This bill received its first reading on Wednesday 5 December, 2012. It was defeated by four votes (57 - 61).

Metiria Turei's speeches for the first reading of this bill are available here and here.

Explanatory note

General policy statement

The purpose of this Bill is to ensure that the proceeds of crime spent in, and laundered through, casinos are returned to those from whom they have been stolen or acquired.

The Criminal Proceeds (Recovery) Act 2009 (the principal Act) provides a civil forfeiture regime under which people are made to return the proceeds of crime they have directly or indirectly benefited from.

The Green Party's amendment to the principal Act would specifically apply that civil forfeiture regime to casinos in acknowledgment of the special risks casinos pose in attracting, and benefiting from, criminal activity.
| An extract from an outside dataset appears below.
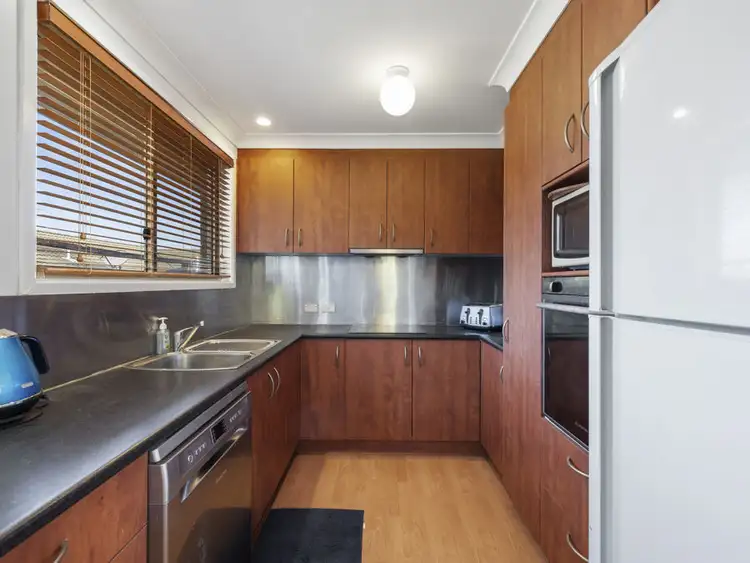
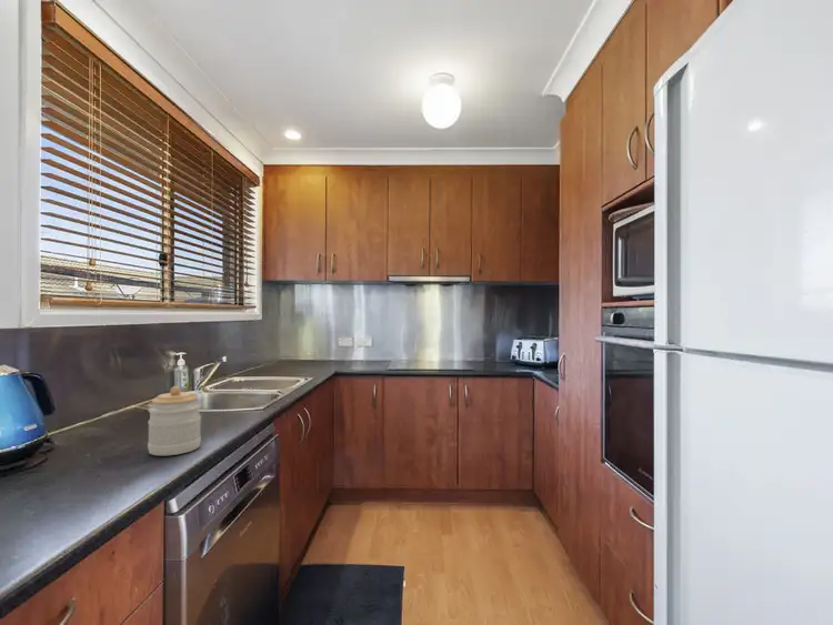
+ jar [147,385,202,456]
This Bill achieves that objective by amending the definition in the principal Act of the term "unlawfully benefited from significant criminal activity" to specifically refer to casinos that knowingly, having regard to best international practice in detecting problem gambling and criminal activity, derive a benefit from significant criminal activity.

The risks casinos pose in attracting and benefiting from significant criminal activity is acknowledged in other legislation including the Financial Transactions Reporting Act 1996 and the Anti-Money Laundering and Countering Financing of Terrorism Act 2009, which describe casinos as specific typologies of risk for crime.

More provisions of the Anti-Money Laundering and Countering Financing of Terrorism Act 2009 come into force in 2013 and those provisions place enhanced obligations on casinos to monitor and report suspicious activity.

However, there is no specific legal mechanism that forces casinos to pay back the proceeds of crime when a casino has been proven to have benefited from the crime because it did not take reasonable care to detect it.

Regular Police prosecutions involving fraud and crime committed specifically to fund gambling at New Zealand casinos provide empirical proof that casinos benefit from crime.

Clause by clause analysis

Clause 1 is the Title clause.

Clause 2 is the commencement clause. It provides that the Bill comes into force on the day after the date on which it receives the Royal assent.

Clause 3 provides that the Bill amends the Criminal Proceeds (Recovery) Act 2009 (the principal Act).

Clause 4 amends section 5, which is the interpretation section. The amendment inserts a definition of "casino" to mean the holder of a casino operator's licence under the Gambling Act 2003.

Clause 5 amends section 7, which defines "unlawfully benefited from significant criminal activity". The amendment adds a subclause to the definition to clarify that it extends to a casino and that a casino is, for the purposes of the definition, taken to have knowingly derived a benefit from significant criminal activity if it knew or should have known, having regard to best international practice in the detection of problem gambling and criminal activity, that the benefit is derived or likely to be derived from the proceeds of significant criminal activity.

Metiria Turei

Criminal Proceeds (Recovery) Act 2009 (Application to Casinos) Amendment Bill

The Parliament of New Zealand enacts as follows:

1 Title

This Act is the Criminal Proceeds (Recovery) Act 2009 (Application to Casinos) Amendment Act 2012.

2 Commencement

This Act comes into force on the day after the date on which it receives the Royal assent.

3 Principal Act

This Act amends the Criminal Proceeds (Recovery) Act 2009 (the principal Act).

4 Section 5 amended (Interpretation)

In section 5(1), insert in its appropriate alphabetical order:

"casino means the holder of a casino operator's licence under the Gambling Act 2003".

5 Section 7 amended (Meaning of unlawfully benefited from significant criminal activity)

In section 7, insert as subsection (2):

"(2) For the purposes of subsection (1), a person who is a casino is taken to have knowingly derived a benefit from significant criminal activity if the person knew or should have known, having regard to best international practice in the detection of problem gambling and criminal activity, that the benefit is derived or likely to be derived from the proceeds of significant criminal activity."